As Auden and I clung to each other, Jude and Riley jumped out of the car, grabbed Tak’s body, and slung it into the back. Onto us. They piled into the car themselves, and suddenly we were speeding away.
“Awesome,” Tak gasped, his head in my lap. There was no blood, but the wound was oozing something green and viscous. I didn’t want it touching me.
“Hurts?” Jude asked, programming in a new set of coordinates as the city fell away behind us.
“Like fuck,” Tak said, thumping his shoulder where the bullet had slammed into him. “Gonna be a bitch to get this one out.”
“What the hell is going on?” I said. “You did that on purpose. You let them shoot you! We all could have been—”
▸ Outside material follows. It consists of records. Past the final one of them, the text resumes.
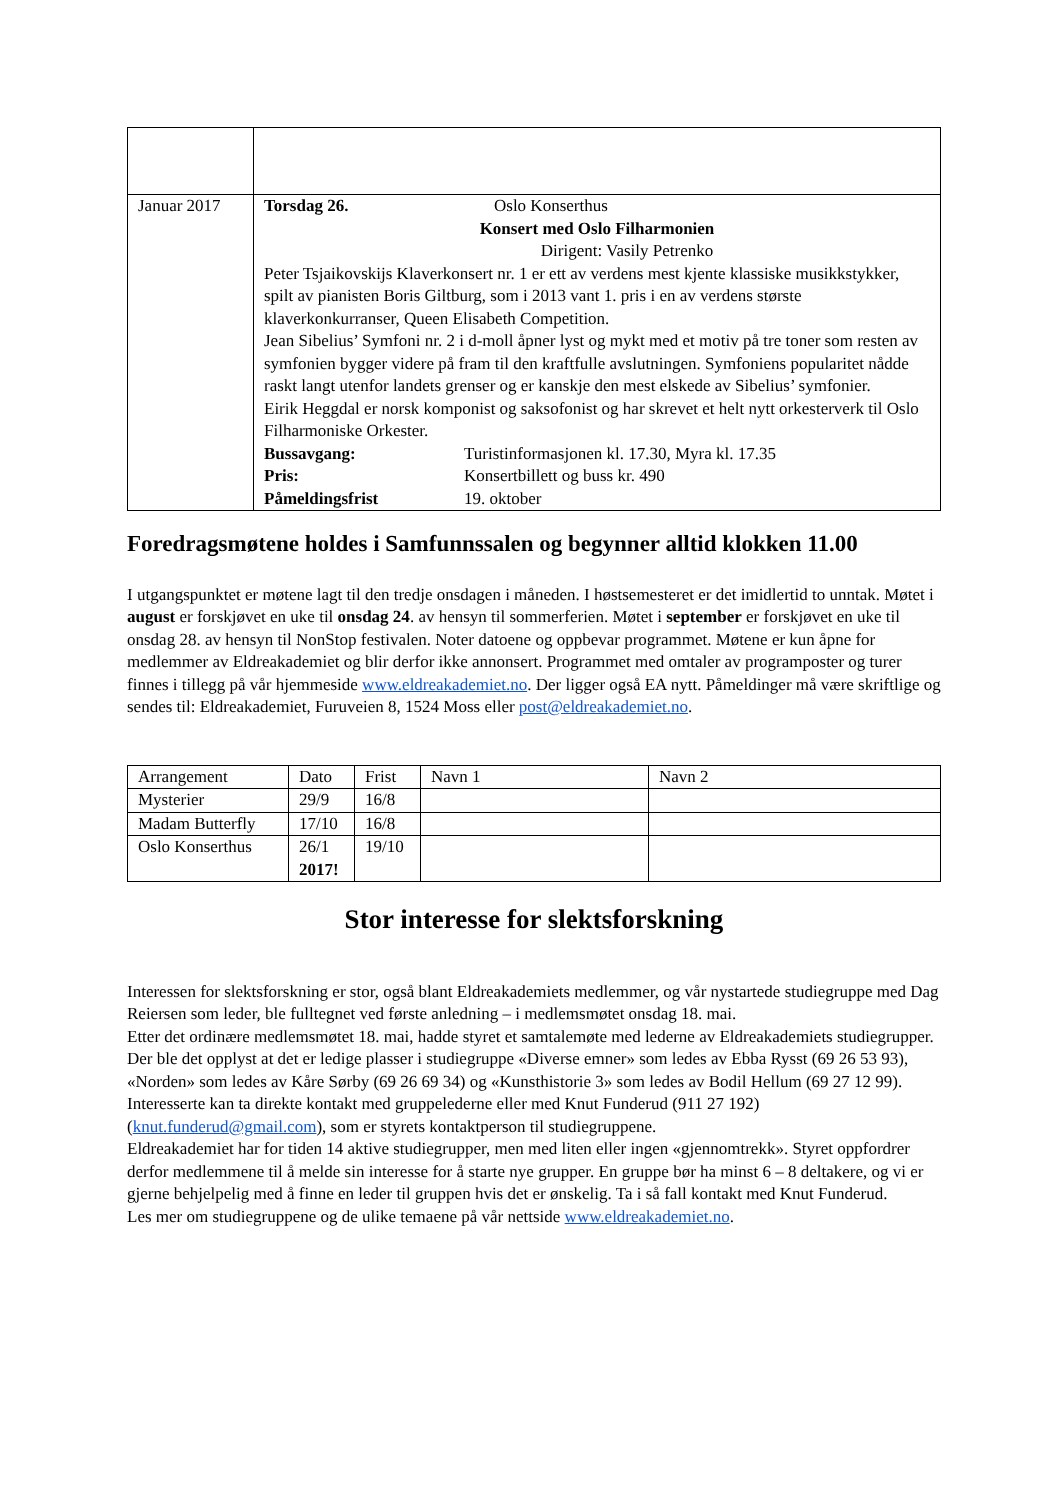| Januar 2017 | Torsdag 26. Oslo Konserthus Konsert med Oslo Filharmonien Dirigent: Vasily Petrenko Peter Tsjaikovskijs Klaverkonsert nr. 1 er ett av verdens mest kjente klassiske musikkstykker, spilt av pianisten Boris Giltburg, som i 2013 vant 1. pris i en av verdens største klaverkonkurranser, Queen Elisabeth Competition. Jean Sibelius’ Symfoni nr. 2 i d-moll åpner lyst og mykt med et motiv på tre toner som resten av symfonien bygger videre på fram til den kraftfulle avslutningen. Symfoniens popularitet nådde raskt langt utenfor landets grenser og er kanskje den mest elskede av Sibelius’ symfonier. Eirik Heggdal er norsk komponist og saksofonist og har skrevet et helt nytt orkesterverk til Oslo Filharmoniske Orkester. Bussavgang: Turistinformasjonen kl. 17.30, Myra kl. 17.35 Pris: Konsertbillett og buss kr. 490 Påmeldingsfrist 19. oktober |
Foredragsmøtene holdes i Samfunnssalen og begynner alltid klokken 11.00
I utgangspunktet er møtene lagt til den tredje onsdagen i måneden. I høstsemesteret er det imidlertid to unntak. Møtet i august er forskjøvet en uke til onsdag 24. av hensyn til sommerferien. Møtet i september er forskjøvet en uke til onsdag 28. av hensyn til NonStop festivalen. Noter datoene og oppbevar programmet. Møtene er kun åpne for medlemmer av Eldreakademiet og blir derfor ikke annonsert. Programmet med omtaler av programposter og turer finnes i tillegg på vår hjemmeside www.eldreakademiet.no. Der ligger også EA nytt. Påmeldinger må være skriftlige og sendes til: Eldreakademiet, Furuveien 8, 1524 Moss eller post@eldreakademiet.no.
| Arrangement | Dato | Frist | Navn 1 | Navn 2 |
| --- | --- | --- | --- | --- |
| Mysterier | 29/9 | 16/8 | | |
| Madam Butterfly | 17/10 | 16/8 | | |
| Oslo Konserthus | 26/1 2017! | 19/10 | | |
Stor interesse for slektsforskning
Interessen for slektsforskning er stor, også blant Eldreakademiets medlemmer, og vår nystartede studiegruppe med Dag Reiersen som leder, ble fulltegnet ved første anledning – i medlemsmøtet onsdag 18. mai.
Etter det ordinære medlemsmøtet 18. mai, hadde styret et samtalemøte med lederne av Eldreakademiets studiegrupper. Der ble det opplyst at det er ledige plasser i studiegruppe «Diverse emner» som ledes av Ebba Rysst (69 26 53 93), «Norden» som ledes av Kåre Sørby (69 26 69 34) og «Kunsthistorie 3» som ledes av Bodil Hellum (69 27 12 99). Interesserte kan ta direkte kontakt med gruppelederne eller med Knut Funderud (911 27 192) (knut.funderud@gmail.com), som er styrets kontaktperson til studiegruppene.
Eldreakademiet har for tiden 14 aktive studiegrupper, men med liten eller ingen «gjennomtrekk». Styret oppfordrer derfor medlemmene til å melde sin interesse for å starte nye grupper. En gruppe bør ha minst 6 – 8 deltakere, og vi er gjerne behjelpelig med å finne en leder til gruppen hvis det er ønskelig. Ta i så fall kontakt med Knut Funderud.
Les mer om studiegruppene og de ulike temaene på vår nettside www.eldreakademiet.no.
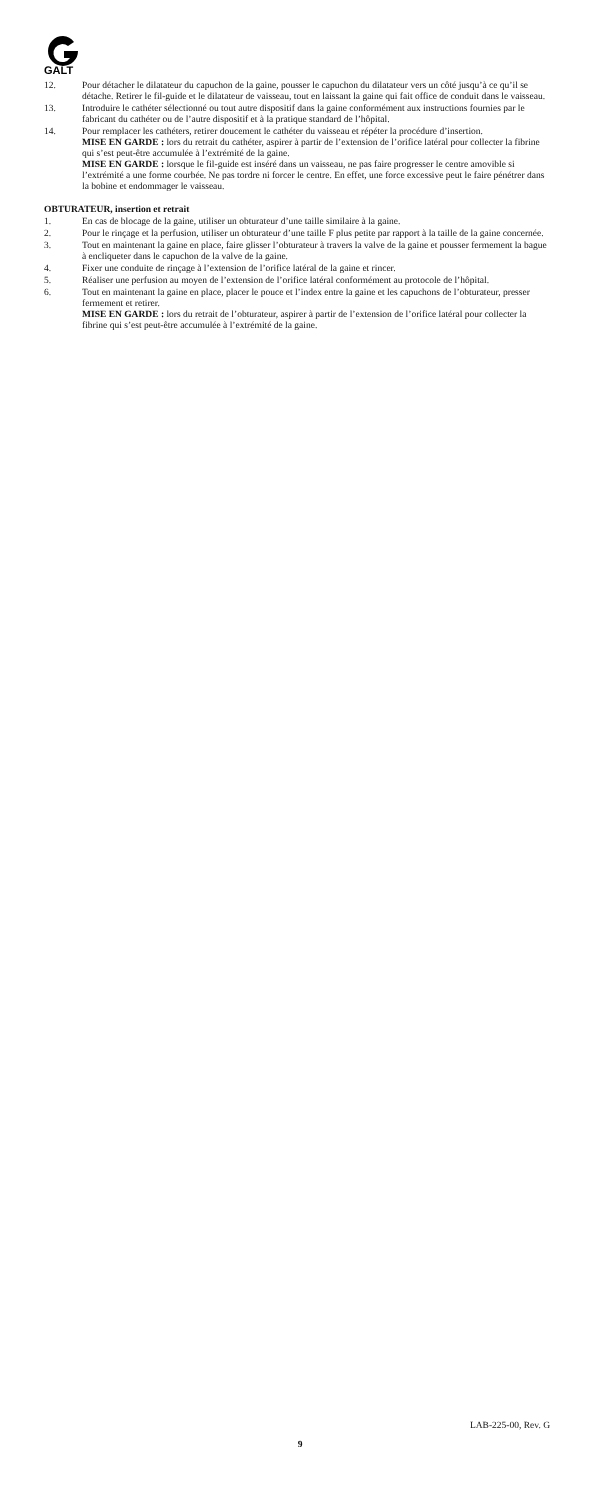GALT
12. Pour détacher le dilatateur du capuchon de la gaine, pousser le capuchon du dilatateur vers un côté jusqu’à ce qu’il se détache. Retirer le fil-guide et le dilatateur de vaisseau, tout en laissant la gaine qui fait office de conduit dans le vaisseau.
13. Introduire le cathéter sélectionné ou tout autre dispositif dans la gaine conformément aux instructions fournies par le fabricant du cathéter ou de l’autre dispositif et à la pratique standard de l’hôpital.
14. Pour remplacer les cathéters, retirer doucement le cathéter du vaisseau et répéter la procédure d’insertion.
MISE EN GARDE : lors du retrait du cathéter, aspirer à partir de l’extension de l’orifice latéral pour collecter la fibrine qui s’est peut-être accumulée à l’extrémité de la gaine.
MISE EN GARDE : lorsque le fil-guide est inséré dans un vaisseau, ne pas faire progresser le centre amovible si l’extrémité a une forme courbée. Ne pas tordre ni forcer le centre. En effet, une force excessive peut le faire pénétrer dans la bobine et endommager le vaisseau.
OBTURATEUR, insertion et retrait
1. En cas de blocage de la gaine, utiliser un obturateur d’une taille similaire à la gaine.
2. Pour le rinçage et la perfusion, utiliser un obturateur d’une taille F plus petite par rapport à la taille de la gaine concernée.
3. Tout en maintenant la gaine en place, faire glisser l’obturateur à travers la valve de la gaine et pousser fermement la bague à encliqueter dans le capuchon de la valve de la gaine.
4. Fixer une conduite de rinçage à l’extension de l’orifice latéral de la gaine et rincer.
5. Réaliser une perfusion au moyen de l’extension de l’orifice latéral conformément au protocole de l’hôpital.
6. Tout en maintenant la gaine en place, placer le pouce et l’index entre la gaine et les capuchons de l’obturateur, presser fermement et retirer.
MISE EN GARDE : lors du retrait de l’obturateur, aspirer à partir de l’extension de l’orifice latéral pour collecter la fibrine qui s’est peut-être accumulée à l’extrémité de la gaine.
LAB-225-00, Rev. G
9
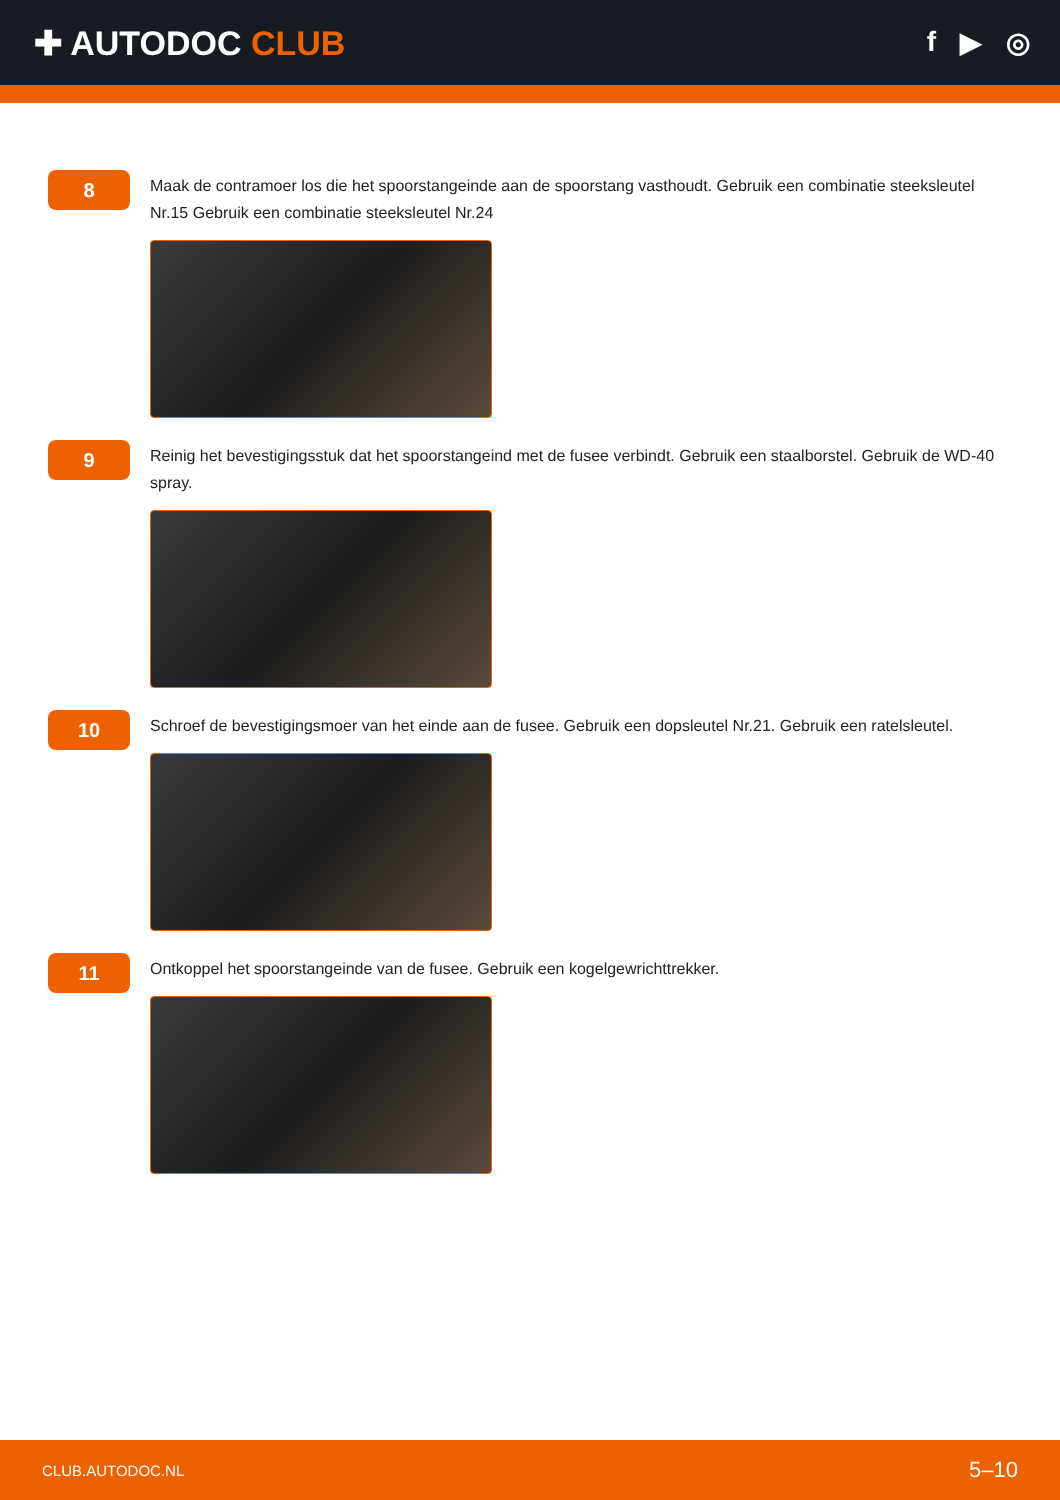✚ AUTODOC CLUB
f ▶ ◎
8
Maak de contramoer los die het spoorstangeinde aan de spoorstang vasthoudt. Gebruik een combinatie steeksleutel Nr.15 Gebruik een combinatie steeksleutel Nr.24
9
Reinig het bevestigingsstuk dat het spoorstangeind met de fusee verbindt. Gebruik een staalborstel. Gebruik de WD-40 spray.
10
Schroef de bevestigingsmoer van het einde aan de fusee. Gebruik een dopsleutel Nr.21. Gebruik een ratelsleutel.
11
Ontkoppel het spoorstangeinde van de fusee. Gebruik een kogelgewrichttrekker.
CLUB.AUTODOC.NL 5–10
“Killed?” Jude asked wryly.
“I wasn’t going to say that.”
“Because you’re learning.” Jude twisted around in his seat to look at me. Me, not Auden, who had turned pale and was pressed up against the window, like he wanted to jump out of the car, speeding or not. “We all have our little daily pleasures,” he said. “Tak’s happens to be pain. Violence, too. And fear, of course.”
“Fuck fear,” Tak shot back. “Just a gun, right?”
Jude smiled. “But mostly pain. Or at least, a digital simulation of such. A quick trip to BioMax and he’ll be all better, won’t you?” He patted Tak on the shoulder; Tak screamed at the touch. “I would think you’d have a little more understanding now that you’ve seen for yourself how addictive this sort of thing can be.”
“It’s not the same and you know it!”
“What are you two talking about?” Auden asked, eyes wide.
“Nothing,” I said quickly. “Just bullshit. His usual.”
“That’s right, look down on us, like we’re crazy, like you’re so different.” Jude sneered. “I hear the land of denial’s lovely this time of year.”
“It’s not so easy for some of us! Your life may have sucked, but mine didn’t. I’m not ready to give it up yet.”
“Like you know anything about my life.”
“I know tonight was a little trip home for you,” I spat out, so angry and freaked out that I forgot about the promise I’d made to Ani. “I know you probably like this better than your wheelchair.”
Jude hit manual override, and the car skidded to a stop. “Who told you?”
I was glad Ani wasn’t riding with us. “Nobody.”
“Get out.” Jude said quietly. “And take the org with you.”
“What?” We were in the middle of nowhere, a long, dark stretch of highway bounded by nothingness. “No way!”
“Get. Out.” Jude reached back and opened the door. “You love running away when things get intense, right? So let me help you. Run.”
I didn’t move.
“Now!”
The scream was pure rage. I leaped out of the car, letting Tak’s head slam against the seat. Auden jumped out behind me. The car sped away before the door was fully shut.
And then we were alone.
“Now what?” Auden asked. “We walk back from… wherever the hell we are?”
There was no way I was ready to tell my parents what I’d been doing—and I was guessing Auden didn’t want his father to find out either. There was one better option.
Which didn’t make it a good one.
I linked in to the network, trying to ignore Auden’s I-told-you-so glare.
Lucky us, she was there.
Lucky, right. Good thing I was getting used to redefining that concept on a daily basis.
“Zo?” I said, hating the words as they came out of my mouth. “I need a favor.”